* START Passage shown *

10. Employment and Successors

Nothing in the Plan or this Agreement shall serve to modify or amend any employment agreement you may have with the Company or any Subsidiary or to interfere with or limit in any way the right of the Company or any Subsidiary to terminate your employment at any time, or confer upon you any right to continue in the employ of the Company or any Subsidiary for any period of time or to continue your present or any other rate of compensation subject to the terms of any employment agreement you may have with the Company. The grant of the Restricted Shares shall not give you any right to any additional awards under the Plan or any other compensation plan the Company has adopted or may adopt. The agreements contained in this Agreement shall be binding upon and inure to the benefit of any successor of the Company.

* END Passage shown *
* START Data listing *

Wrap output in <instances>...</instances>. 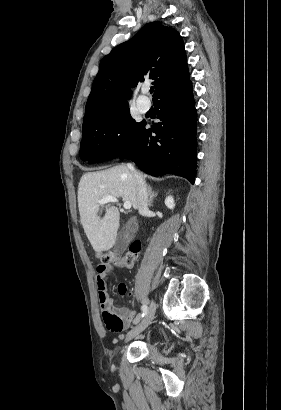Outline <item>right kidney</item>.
<instances>
[{
    "label": "right kidney",
    "mask_w": 281,
    "mask_h": 410,
    "mask_svg": "<svg viewBox=\"0 0 281 410\" xmlns=\"http://www.w3.org/2000/svg\"><path fill=\"white\" fill-rule=\"evenodd\" d=\"M165 205L169 209H173L175 207L174 199L172 196H168L165 199Z\"/></svg>",
    "instance_id": "right-kidney-1"
}]
</instances>
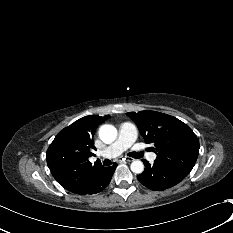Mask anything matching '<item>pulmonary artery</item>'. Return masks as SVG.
Segmentation results:
<instances>
[{
  "label": "pulmonary artery",
  "instance_id": "e3ab8cb5",
  "mask_svg": "<svg viewBox=\"0 0 233 233\" xmlns=\"http://www.w3.org/2000/svg\"><path fill=\"white\" fill-rule=\"evenodd\" d=\"M137 138V128L131 122H124L120 125L119 135L117 140L111 144L102 154V157L114 158L122 154L130 148ZM155 154H149L148 159L155 160Z\"/></svg>",
  "mask_w": 233,
  "mask_h": 233
}]
</instances>
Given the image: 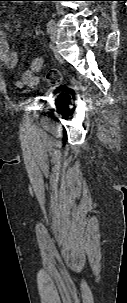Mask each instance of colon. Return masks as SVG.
<instances>
[{"mask_svg": "<svg viewBox=\"0 0 127 303\" xmlns=\"http://www.w3.org/2000/svg\"><path fill=\"white\" fill-rule=\"evenodd\" d=\"M43 61L42 58L37 57L32 63V67L35 71H38L42 67ZM47 80L50 84L56 85L61 81L60 73L56 70H52L47 74Z\"/></svg>", "mask_w": 127, "mask_h": 303, "instance_id": "obj_1", "label": "colon"}]
</instances>
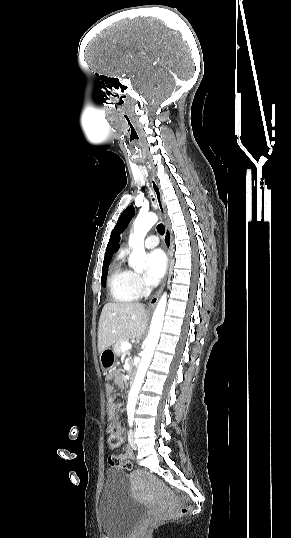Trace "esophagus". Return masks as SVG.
Returning <instances> with one entry per match:
<instances>
[{
	"mask_svg": "<svg viewBox=\"0 0 291 538\" xmlns=\"http://www.w3.org/2000/svg\"><path fill=\"white\" fill-rule=\"evenodd\" d=\"M150 178H151V185H152V189H153V192H154V195H155V200H156V203H157L158 210H159V212L161 213V215H162V217L164 219V225H165L164 244H165V248H166V252H167V258H168L166 276L163 279V281L161 283V286L159 287L158 291L150 299L149 304H148L149 308L153 309L156 306V304H157V302L159 300L160 294L162 293V291H163V289L165 287L168 271H169V268H170V265H171V248H172V244H171V232H170V228H169V219H168L165 203H164V200H163L162 192H161V189L159 187V184H158L157 180L155 179V177H154V175L152 173H150Z\"/></svg>",
	"mask_w": 291,
	"mask_h": 538,
	"instance_id": "34e87169",
	"label": "esophagus"
}]
</instances>
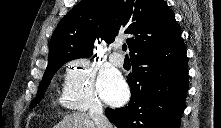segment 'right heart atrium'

* END Data listing *

(Challenge 1) Reproduce the employment and successors clause from "10. Employment and" up to and including "of the Company.".
(Challenge 2) List each right that the employment and successors clause states you are not given.

(Written reply 1)
10. Employment and Successors

Nothing in the Plan or this Agreement shall serve to modify or amend any employment agreement you may have with the Company or any Subsidiary or to interfere with or limit in any way the right of the Company or any Subsidiary to terminate your employment at any time, or confer upon you any right to continue in the employ of the Company or any Subsidiary for any period of time or to continue your present or any other rate of compensation subject to the terms of any employment agreement you may have with the Company. The grant of the Restricted Shares shall not give you any right to any additional awards under the Plan or any other compensation plan the Company has adopted or may adopt. The agreements contained in this Agreement shall be binding upon and inure to the benefit of any successor of the Company.

(Written reply 2)
- The right to continue in the employ of the Company or any Subsidiary for any period of time
- The right to continue your present or any other rate of compensation
- The right to any additional awards under the Plan or any other compensation plan the Company has adopted or may adopt